Everyone from the average hot rodder to the most famous builder can get nervous when debuting a newly finished vehicle at its first show. For Steve Contris, from Hokes Bluff, Alabama, the vehicle was his head-turning red ’54 Chevy pickup. Its first show was the 1,500-participant Goodguys Nashville Nationals at Tennessee Titan Stadium one year ago.
Whatever premier jitters Steve might have had when he entered the event on Friday must have been erased by Sunday after his truck was selected for a Builder’s Choice award by none other than hot rod builder Bobby Alloway.
Building the ’54 was a one-year job, but finding the right truck took several. Steve says he always loved the body style of the ’54 and was searching for one to fix up when he heard about this one through a friend. The overall condition was nothing special, except for the interior. The interior was rough. But it had potential.
Early on in the project, Steve was having a tire rub problem, so he took the truck to Big Oak Garage in Hokes Bluff, for some help. After meeting Jimmy and Will Posey at Big Oak Garage and seeing some of their current projects, he figured they could probably help him with a little more than eliminating the tire rub. In this case, “a little more” meant a total buildup of the pickup.
Delivering the truck to Big Oak Garage was like flipping a switch. As soon as the ’54 got there, ideas started bouncing off the walls. “Keeping the Big Oak Garage crew under control was the biggest challenge of the build,” Steve laughs.

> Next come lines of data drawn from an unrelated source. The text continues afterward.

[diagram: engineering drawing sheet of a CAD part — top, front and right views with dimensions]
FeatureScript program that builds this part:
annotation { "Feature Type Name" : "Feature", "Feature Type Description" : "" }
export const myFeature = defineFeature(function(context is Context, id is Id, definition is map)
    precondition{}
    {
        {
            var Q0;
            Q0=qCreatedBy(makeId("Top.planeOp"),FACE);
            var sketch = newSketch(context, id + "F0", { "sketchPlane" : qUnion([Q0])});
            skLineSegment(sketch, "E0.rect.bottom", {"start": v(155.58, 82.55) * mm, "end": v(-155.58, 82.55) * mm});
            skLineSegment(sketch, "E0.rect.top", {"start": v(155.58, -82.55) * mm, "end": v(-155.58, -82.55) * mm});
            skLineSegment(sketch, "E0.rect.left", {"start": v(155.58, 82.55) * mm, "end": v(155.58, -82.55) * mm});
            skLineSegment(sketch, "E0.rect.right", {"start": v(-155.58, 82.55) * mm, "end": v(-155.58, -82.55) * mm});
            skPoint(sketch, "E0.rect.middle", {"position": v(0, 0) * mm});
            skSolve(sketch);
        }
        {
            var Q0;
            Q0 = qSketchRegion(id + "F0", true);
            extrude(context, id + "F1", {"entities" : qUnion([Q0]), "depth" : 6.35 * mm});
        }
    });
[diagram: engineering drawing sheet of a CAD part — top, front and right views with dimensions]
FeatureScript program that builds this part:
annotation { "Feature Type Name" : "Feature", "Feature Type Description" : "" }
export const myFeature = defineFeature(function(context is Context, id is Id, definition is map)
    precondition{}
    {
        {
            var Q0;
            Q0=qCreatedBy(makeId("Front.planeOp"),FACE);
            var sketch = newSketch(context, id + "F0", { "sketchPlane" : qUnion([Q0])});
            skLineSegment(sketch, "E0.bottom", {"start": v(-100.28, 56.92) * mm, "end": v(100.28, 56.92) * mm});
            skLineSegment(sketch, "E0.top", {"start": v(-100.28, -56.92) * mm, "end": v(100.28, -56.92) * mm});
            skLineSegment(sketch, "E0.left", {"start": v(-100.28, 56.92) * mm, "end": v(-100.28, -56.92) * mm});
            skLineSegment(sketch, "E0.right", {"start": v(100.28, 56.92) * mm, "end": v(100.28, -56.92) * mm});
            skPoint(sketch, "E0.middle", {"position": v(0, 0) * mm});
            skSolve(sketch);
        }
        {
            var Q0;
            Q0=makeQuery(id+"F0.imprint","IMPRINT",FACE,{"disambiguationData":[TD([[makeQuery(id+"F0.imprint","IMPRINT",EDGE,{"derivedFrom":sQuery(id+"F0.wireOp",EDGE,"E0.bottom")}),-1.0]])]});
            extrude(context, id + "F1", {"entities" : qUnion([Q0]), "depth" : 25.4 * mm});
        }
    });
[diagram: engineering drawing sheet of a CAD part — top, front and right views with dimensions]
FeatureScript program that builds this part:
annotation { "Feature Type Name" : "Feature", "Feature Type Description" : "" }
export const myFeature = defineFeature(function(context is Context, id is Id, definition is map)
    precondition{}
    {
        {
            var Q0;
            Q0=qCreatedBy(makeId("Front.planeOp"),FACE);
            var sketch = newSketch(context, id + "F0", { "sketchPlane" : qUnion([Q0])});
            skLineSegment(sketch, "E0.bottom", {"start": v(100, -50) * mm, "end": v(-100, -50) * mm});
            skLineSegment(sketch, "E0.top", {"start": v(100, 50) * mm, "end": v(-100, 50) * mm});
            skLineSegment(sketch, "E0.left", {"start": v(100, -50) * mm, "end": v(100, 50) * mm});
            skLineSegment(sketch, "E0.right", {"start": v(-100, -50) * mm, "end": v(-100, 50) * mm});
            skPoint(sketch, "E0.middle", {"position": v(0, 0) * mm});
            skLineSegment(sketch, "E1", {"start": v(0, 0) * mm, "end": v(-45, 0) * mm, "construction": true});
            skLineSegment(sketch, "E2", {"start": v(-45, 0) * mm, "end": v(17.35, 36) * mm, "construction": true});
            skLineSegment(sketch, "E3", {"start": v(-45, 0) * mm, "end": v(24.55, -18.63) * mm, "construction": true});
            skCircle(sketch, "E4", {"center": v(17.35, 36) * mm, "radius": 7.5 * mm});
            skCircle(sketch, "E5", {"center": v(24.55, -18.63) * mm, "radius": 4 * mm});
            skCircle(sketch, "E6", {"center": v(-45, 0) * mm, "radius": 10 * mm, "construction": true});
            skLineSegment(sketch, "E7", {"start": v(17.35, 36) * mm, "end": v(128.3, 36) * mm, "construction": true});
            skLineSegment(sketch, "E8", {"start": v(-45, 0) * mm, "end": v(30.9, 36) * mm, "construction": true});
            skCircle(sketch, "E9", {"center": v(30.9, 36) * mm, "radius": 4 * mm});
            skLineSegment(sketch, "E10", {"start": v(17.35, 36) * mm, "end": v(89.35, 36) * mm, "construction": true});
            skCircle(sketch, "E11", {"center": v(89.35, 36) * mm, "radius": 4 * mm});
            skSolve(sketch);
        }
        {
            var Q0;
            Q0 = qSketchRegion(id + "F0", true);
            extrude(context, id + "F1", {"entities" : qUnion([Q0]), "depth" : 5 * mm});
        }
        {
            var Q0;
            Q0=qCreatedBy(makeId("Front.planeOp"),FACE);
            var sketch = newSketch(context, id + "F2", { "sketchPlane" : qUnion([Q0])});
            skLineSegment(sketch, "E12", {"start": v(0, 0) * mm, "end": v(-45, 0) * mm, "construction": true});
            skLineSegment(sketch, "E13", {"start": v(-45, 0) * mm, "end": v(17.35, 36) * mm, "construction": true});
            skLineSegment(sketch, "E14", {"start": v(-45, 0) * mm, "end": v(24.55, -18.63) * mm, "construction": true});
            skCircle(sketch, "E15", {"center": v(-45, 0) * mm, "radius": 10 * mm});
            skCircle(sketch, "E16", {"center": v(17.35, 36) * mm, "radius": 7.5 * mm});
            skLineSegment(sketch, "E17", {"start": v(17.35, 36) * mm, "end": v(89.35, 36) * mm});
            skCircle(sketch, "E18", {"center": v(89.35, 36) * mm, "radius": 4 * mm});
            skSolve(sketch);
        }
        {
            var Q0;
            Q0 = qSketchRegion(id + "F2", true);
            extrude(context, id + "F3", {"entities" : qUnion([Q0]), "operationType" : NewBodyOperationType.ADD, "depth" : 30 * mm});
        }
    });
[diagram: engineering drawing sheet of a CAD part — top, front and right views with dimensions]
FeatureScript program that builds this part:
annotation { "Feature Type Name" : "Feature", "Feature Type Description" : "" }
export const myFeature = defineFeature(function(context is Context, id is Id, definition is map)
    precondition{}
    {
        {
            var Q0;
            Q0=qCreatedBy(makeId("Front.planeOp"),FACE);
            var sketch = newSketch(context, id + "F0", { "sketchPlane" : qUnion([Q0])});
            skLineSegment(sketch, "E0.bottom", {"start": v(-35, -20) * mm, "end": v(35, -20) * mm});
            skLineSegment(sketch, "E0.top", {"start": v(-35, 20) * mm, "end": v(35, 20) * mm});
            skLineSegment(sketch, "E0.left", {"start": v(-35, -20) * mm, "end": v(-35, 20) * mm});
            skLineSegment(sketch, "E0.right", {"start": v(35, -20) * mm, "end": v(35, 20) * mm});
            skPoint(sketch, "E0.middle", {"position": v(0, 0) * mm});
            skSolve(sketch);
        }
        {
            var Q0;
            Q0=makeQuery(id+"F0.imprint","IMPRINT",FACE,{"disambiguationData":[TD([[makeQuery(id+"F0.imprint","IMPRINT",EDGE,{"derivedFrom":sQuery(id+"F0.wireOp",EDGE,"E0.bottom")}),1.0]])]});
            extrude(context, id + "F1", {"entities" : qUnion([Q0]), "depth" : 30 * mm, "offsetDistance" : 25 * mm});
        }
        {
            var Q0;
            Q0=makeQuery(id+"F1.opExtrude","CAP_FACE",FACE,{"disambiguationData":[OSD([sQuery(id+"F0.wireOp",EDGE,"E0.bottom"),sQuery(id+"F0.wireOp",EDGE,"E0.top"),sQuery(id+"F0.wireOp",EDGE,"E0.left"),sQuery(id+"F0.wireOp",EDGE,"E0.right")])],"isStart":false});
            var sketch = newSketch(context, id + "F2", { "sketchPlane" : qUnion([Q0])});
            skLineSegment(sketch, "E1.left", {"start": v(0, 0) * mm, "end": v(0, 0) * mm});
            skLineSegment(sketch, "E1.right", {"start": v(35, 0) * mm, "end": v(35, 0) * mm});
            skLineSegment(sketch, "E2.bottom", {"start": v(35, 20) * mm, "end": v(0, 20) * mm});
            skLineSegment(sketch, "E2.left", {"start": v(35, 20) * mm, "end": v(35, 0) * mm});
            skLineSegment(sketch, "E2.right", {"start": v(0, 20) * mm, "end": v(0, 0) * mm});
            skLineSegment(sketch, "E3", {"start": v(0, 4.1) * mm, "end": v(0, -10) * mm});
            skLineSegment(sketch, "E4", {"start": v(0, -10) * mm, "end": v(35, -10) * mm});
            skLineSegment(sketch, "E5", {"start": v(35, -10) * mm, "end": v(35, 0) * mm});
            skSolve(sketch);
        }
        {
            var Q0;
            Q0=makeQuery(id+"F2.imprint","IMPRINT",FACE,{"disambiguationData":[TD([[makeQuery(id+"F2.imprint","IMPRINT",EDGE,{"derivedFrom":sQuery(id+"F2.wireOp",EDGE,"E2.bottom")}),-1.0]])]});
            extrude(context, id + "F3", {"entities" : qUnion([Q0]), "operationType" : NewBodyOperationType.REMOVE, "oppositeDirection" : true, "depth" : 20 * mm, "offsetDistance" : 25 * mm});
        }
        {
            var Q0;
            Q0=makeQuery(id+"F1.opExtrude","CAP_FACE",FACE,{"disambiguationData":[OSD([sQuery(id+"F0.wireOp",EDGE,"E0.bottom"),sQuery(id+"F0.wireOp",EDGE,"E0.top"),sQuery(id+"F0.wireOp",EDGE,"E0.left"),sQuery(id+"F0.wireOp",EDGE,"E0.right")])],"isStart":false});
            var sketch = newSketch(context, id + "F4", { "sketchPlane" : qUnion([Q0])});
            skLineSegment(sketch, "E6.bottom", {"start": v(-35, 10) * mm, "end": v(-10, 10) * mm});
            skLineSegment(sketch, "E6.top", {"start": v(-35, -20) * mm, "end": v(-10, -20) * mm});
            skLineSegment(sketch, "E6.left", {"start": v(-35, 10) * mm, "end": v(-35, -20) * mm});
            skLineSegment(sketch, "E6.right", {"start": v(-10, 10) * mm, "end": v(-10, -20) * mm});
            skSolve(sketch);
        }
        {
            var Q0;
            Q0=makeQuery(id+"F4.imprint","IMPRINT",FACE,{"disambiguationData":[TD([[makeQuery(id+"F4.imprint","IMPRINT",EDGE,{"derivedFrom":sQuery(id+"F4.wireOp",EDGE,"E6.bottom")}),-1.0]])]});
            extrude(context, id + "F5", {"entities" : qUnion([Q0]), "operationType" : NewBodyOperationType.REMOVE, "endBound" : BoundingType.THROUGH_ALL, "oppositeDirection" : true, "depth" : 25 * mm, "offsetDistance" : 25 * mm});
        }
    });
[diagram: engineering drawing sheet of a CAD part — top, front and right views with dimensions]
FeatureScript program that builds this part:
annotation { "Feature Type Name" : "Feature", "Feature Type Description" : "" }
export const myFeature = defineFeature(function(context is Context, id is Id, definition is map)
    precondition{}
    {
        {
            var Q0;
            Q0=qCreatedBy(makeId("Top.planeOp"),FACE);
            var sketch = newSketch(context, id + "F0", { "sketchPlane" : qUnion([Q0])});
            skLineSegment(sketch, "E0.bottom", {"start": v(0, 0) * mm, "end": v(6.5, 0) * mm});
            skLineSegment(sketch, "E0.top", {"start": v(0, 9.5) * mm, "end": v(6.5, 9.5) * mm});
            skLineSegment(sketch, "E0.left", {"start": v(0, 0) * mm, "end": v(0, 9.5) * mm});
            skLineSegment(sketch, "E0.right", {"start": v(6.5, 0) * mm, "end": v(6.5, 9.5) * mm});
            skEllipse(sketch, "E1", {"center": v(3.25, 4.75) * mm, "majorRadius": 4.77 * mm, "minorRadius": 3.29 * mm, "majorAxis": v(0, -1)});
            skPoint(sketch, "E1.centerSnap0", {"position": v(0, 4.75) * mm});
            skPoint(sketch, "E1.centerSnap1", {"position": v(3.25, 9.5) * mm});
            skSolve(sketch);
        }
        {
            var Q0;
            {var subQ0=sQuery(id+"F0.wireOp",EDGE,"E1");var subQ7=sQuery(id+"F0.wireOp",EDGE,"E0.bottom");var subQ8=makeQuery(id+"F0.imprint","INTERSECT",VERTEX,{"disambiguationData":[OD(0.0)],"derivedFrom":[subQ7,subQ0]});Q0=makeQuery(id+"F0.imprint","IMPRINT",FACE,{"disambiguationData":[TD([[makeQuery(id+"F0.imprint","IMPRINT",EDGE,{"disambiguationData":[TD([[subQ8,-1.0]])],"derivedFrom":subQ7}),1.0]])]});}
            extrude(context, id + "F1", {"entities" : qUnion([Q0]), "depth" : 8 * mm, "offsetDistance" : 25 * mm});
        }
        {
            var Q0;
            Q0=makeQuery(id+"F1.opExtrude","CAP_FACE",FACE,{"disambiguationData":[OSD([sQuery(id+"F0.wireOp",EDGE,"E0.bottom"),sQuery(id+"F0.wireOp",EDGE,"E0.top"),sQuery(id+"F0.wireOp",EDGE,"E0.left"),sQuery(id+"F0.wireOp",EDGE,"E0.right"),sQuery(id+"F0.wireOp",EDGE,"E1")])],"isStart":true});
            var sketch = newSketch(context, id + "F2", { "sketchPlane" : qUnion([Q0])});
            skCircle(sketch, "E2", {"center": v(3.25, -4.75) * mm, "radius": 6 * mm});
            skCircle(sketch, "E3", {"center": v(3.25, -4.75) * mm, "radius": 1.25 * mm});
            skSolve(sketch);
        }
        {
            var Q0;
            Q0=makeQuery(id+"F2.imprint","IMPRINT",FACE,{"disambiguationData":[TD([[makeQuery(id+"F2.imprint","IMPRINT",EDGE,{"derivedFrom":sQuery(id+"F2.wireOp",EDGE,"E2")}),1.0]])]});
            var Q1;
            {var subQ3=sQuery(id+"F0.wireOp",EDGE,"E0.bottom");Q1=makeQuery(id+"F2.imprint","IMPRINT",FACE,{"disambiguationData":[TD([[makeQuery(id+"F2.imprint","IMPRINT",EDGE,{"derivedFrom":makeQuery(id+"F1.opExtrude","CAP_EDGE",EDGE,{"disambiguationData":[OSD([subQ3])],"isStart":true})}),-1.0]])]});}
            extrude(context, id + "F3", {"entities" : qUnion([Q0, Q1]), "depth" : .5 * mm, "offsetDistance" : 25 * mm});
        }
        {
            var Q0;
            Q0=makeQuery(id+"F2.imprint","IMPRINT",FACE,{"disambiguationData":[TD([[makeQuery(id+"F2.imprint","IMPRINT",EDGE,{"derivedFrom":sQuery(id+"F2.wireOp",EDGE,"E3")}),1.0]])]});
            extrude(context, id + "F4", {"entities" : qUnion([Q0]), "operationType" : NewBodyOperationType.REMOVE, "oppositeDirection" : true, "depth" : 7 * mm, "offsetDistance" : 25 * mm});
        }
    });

Steve told us that the entire shop got involved in the build. The sheetmetal was shaved and a one-piece hood was added by Joseph Smith. The rechromed grille, bumpers, headlight rings, and door handles remain, but trim and emblems disappeared.
The bed was customized with wheeltubs and a relocated fuel door. Jason Latham, at Big Oak Garage, did a lot of work to the bed, which was raised 2 inches and redone with zebrawood from Bed Wood and Parts. Some custom tint was added to the wood clear “to make it pop,” as Steve described it.
The once-rough interior received a lot of attention during the buildup, but nothing that takes away from the simplicity of the whole truck. The stock dash was modified with body-color paint and custom billet knobs, and Auto Meter gauges take the place of the factory instruments. The Budnik steering wheel is mounted on a Flaming River tilt shifter column, connected to a Flaming River rack at the opposite end. The shifter handle itself is a custom piece built at Big Oak Garage. The ’54 traveled to Holly Pond, Alabama, where Wayne and Pam McGriff at M&M Hot Rod Interiors upholstered the custom bench and door panel with two-tone leather. Aftermarket handles and pedals complete the interior transformation.
What you can’t see, you can hear. The truck is now equipped with an Alpine stereo with a Memphis amplifier and speakers installed at Sound Decision in Greenville, Tennessee. Air conditioning is provided by a Vintage Air unit with a Sanden compressor underhood. Will Posey, at Big Oak Garage, installed the wiring.